Haynes’ Studio Car a Relic of the Past
“Hogs And Hominy” Makes Moving Picture Debut
October 4, 1915
Frithjof “Fred” Holmboe, who has operated a photographic studio here for several years, has made the state’s first moving picture which is now playing at the agricultural exposition in the city. J.B. Mills, publicity man for the state-sponsored event, hired Holmboe to make a movie that would promote home-grown products. The two men filmed in several towns, including Hazelton and New Salem. Just two years ago the Bismarck photographer purchased his movie-making equipment.

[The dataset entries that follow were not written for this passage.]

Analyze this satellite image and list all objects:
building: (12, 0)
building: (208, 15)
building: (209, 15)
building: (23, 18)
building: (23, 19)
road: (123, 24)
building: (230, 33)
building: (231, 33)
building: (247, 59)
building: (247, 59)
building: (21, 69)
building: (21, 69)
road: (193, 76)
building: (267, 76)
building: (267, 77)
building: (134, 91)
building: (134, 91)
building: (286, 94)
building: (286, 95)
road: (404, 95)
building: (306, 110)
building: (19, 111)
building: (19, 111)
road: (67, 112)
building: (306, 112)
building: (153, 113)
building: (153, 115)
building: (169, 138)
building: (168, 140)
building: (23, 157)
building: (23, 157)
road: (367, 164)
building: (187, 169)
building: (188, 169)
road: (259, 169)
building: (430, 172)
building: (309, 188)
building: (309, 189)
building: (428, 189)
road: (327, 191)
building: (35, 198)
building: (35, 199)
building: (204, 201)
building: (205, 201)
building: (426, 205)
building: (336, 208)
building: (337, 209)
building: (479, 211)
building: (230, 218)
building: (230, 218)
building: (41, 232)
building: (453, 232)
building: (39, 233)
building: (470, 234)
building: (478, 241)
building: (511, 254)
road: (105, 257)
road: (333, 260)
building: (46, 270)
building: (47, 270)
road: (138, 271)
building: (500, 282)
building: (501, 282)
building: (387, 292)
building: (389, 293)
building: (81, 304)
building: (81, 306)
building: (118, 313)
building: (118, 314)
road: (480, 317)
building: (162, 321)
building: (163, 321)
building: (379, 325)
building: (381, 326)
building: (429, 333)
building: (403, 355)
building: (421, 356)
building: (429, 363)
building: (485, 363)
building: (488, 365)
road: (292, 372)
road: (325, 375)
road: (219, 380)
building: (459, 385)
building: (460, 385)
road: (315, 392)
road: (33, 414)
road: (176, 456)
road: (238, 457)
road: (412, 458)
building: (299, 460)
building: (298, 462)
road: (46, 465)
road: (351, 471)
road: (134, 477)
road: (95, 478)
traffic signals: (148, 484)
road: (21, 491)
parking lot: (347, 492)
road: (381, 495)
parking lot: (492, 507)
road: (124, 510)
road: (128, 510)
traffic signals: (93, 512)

Last year he accompanied Governor Louis Hanna to Norway and filmed the presentation of a statue of Abraham Lincoln to the Norwegian people. While he was there, he made his own moving picture about Norway. Since most towns of any size now have a moving picture theater, the Norway movie has played around the state to enthusiastic audiences. Holmboe sees a great future for moving pictures in North Dakota.
The coming of moving pictures and resident photographers in most towns has derailed the famous studio railroad cars. The most well known of these moving studios belonged to Frank Jay Haynes who operated out of his Fargo business. Since the late 1870s Haynes and his photographers have taken thousands of photographs of North Dakota scenes and people.
Although he moved his headquarters to St. Paul in 1889, the “Haynes Palace Studio Car” was a frequent visitor to North Dakota towns along the Northern Pacific until it ceased operation in 1904. The studio car was completely outfitted with the latest equipment and a darkroom. Our knowledge of what North Dakota looked like in those early years, we owe to pioneer photographers like Haynes.